Un jeune rappeur montréalais qui a exhibé une dizaine d’armes à feu avec ses complices vêtus de cagoules dans un populaire vidéoclip a été condamné mercredi à trois ans de détention. Yahya Mouhime, un membre de gang d’allégeance rouge, est soupçonné d’avoir menacé de mettre un « contrat » sur la tête d’une avocate criminaliste.

« C’est VT dans le S1 qui te texte. Je te le dis juste une fois petite pute fuck. […] c’est la fin de ta tite carrière d’avocate. On connaît ton adresse. […] Next time, tu vas voir c’est quoi vivre avec un contrat sur sa tête*. »

C’est l’inquiétante menace qu’une avocate de la défense a reçue par message texte en janvier 2022, révèle une dénonciation du Service de police de la Ville de Montréal en vue d’obtenir une ordonnance de communication. Pour des raisons de sécurité, nous avons choisi de ne pas nommer la plaignante, qui n’a jamais représenté le suspect.

Le « VT » mentionné dans le texto est Yahya Mouhime, qui serait membre des « Profit Boyz » de Saint-Léonard, selon le document judiciaire.

En guerre avec ses rivaux des quartiers voisins, ce gang est en partie responsable de la flambée de violence par armes à feu à Montréal.

Quand les textos menaçants ont été envoyés à l’avocate, Yahya Mouhime était détenu à la prison de Rivière-des-Prairies, en attente de procès dans son dossier d’armes à feu qui s’est conclu mercredi. Les agents correctionnels ont fouillé la cellule de « VT » et ont mis la main sur un petit téléphone cellulaire noir caché sous une semelle de soulier, indique le document judiciaire. Or, ce téléphone ne serait pas à l’origine des textos, écrit la sergente-détective dans le document.
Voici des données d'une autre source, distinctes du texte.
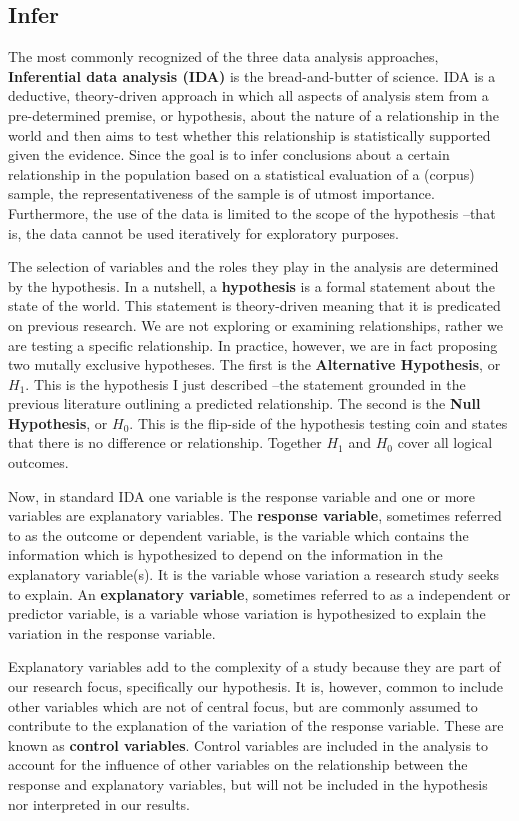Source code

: \documentclass[
  letterpaper,
  DIV=11,
  numbers=noendperiod]{scrreprt}
\theoremstyle{definition}
\theoremstyle{remark}
\begin{document}
\subsection{Infer}\label{sec-aa-infer}

The most commonly recognized of the three data analysis approaches,
\textbf{Inferential data analysis (IDA)} is the bread-and-butter of
science. IDA is a deductive, theory-driven approach in which all aspects
of analysis stem from a pre-determined premise, or hypothesis, about the
nature of a relationship in the world and then aims to test whether this
relationship is statistically supported given the evidence. Since the
goal is to infer conclusions about a certain relationship in the
population based on a statistical evaluation of a (corpus) sample, the
representativeness of the sample is of utmost importance. Furthermore,
the use of the data is limited to the scope of the hypothesis --that is,
the data cannot be used iteratively for exploratory purposes.

The selection of variables and the roles they play in the analysis are
determined by the hypothesis. In a nutshell, a \textbf{hypothesis} is a
formal statement about the state of the world. This statement is
theory-driven meaning that it is predicated on previous research. We are
not exploring or examining relationships, rather we are testing a
specific relationship. In practice, however, we are in fact proposing
two mutally exclusive hypotheses. The first is the \textbf{Alternative
Hypothesis}, or \(H_1\). This is the hypothesis I just described --the
statement grounded in the previous literature outlining a predicted
relationship. The second is the \textbf{Null Hypothesis}, or \(H_0\).
This is the flip-side of the hypothesis testing coin and states that
there is no difference or relationship. Together \(H_1\) and \(H_0\)
cover all logical outcomes.

Now, in standard IDA one variable is the response variable and one or
more variables are explanatory variables. The \textbf{response
variable}, sometimes referred to as the outcome or dependent variable,
is the variable which contains the information which is hypothesized to
depend on the information in the explanatory variable(s). It is the
variable whose variation a research study seeks to explain. An
\textbf{explanatory variable}, sometimes referred to as a independent or
predictor variable, is a variable whose variation is hypothesized to
explain the variation in the response variable.

Explanatory variables add to the complexity of a study because they are
part of our research focus, specifically our hypothesis. It is, however,
common to include other variables which are not of central focus, but
are commonly assumed to contribute to the explanation of the variation
of the response variable. These are known as \textbf{control variables}.
Control variables are included in the analysis to account for the
influence of other variables on the relationship between the response
and explanatory variables, but will not be included in the hypothesis
nor interpreted in our results.
\end{document}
L’enquête se poursuit donc.

Notons qu’aucune accusation n’a encore été déposée dans cette affaire.

Véritables armes à feu dans un vidéoclip

Le jeune rappeur « VT » est suivi par 27 000 personnes sur YouTube, où ses vidéoclips sur son mode de vie criminel accumulent jusqu’à 2 millions de visionnements. Dans sa plus récente chanson, il dresse par exemple la liste des gens qu’il veut abattre. C’est d’ailleurs pour l’un de ses vidéoclips, intitulé Pause, que Yahya Mouhime a été condamné mercredi à trois ans et trois mois de prison par le juge Pierre Dupras, à la suite d’une suggestion commune des avocats.

Compte tenu de sa détention préventive depuis son arrestation en janvier 2021, sa peine à purger à ce jour est de 14 mois et demi. Il avait plaidé coupable en mars dernier à des accusations de possession de dispositif prohibé (un silencieux) et de possession d’arme à feu prohibée.

Dans ce vidéoclip, le rappeur de 20 ans s’affiche à visage découvert, alors que ses complices et lui exhibent huit véritables armes à feu vers la caméra. On peut voir Yahya Mouhime manipuler un pistolet de calibre .45 et un second pistolet muni d’un chargeur haute capacité, selon les faits admis. Malgré la prétention des auteurs de la vidéo, les armes à feu étaient authentiques.

Quatre des armes à feu apparaissant dans le vidéoclip ont plus tard été saisies par les policiers, dont à l’occasion d’une fusillade en janvier 2020 et lors de trois perquisitions en matière de drogue en 2021 à Montréal, Laval et Longueuil.

D’autres hommes envoyés en prison

Visé par un mandat d’arrêt, Yahya Mouhime a nargué les policiers pendant des mois en 2020 en s’affichant avec des armes à feu dans ses nouveaux vidéoclips. Devant le juge, en mars dernier, le jeune homme s’est permis de fanfaronner en quittant le box des accusés, provoquant les rires de ses coaccusés en liberté.

L’enquête policière a permis de découvrir l’identité de la plupart des hommes masqués dans le vidéoclip. Trois d’entre eux ont plaidé coupable en mars dernier à diverses accusations liées à la possession d’arme à feu, soit Wiliam Tshidibumvu, Jemsley Printemps-Sanon et Devon Vilmond Kylel.

Mercredi, Jemsley Printemps-Sanon a été condamné à 18 mois de prison. Quant à Wiliam Tshidibumvu, il a reçu une peine de deux ans, moins un jour, pour l’ensemble de ses dossiers en mai dernier. L’homme de 25 ans était aussi un « exécutant » dans un réseau de vol d’identité.

Me Éric Poudrier et MJean-Philippe MacKay ont représenté le ministère public dans ce dossier, alors que MFrançois Gauthier a assuré la défense de MM. Mouhime et Printemps-Sanon.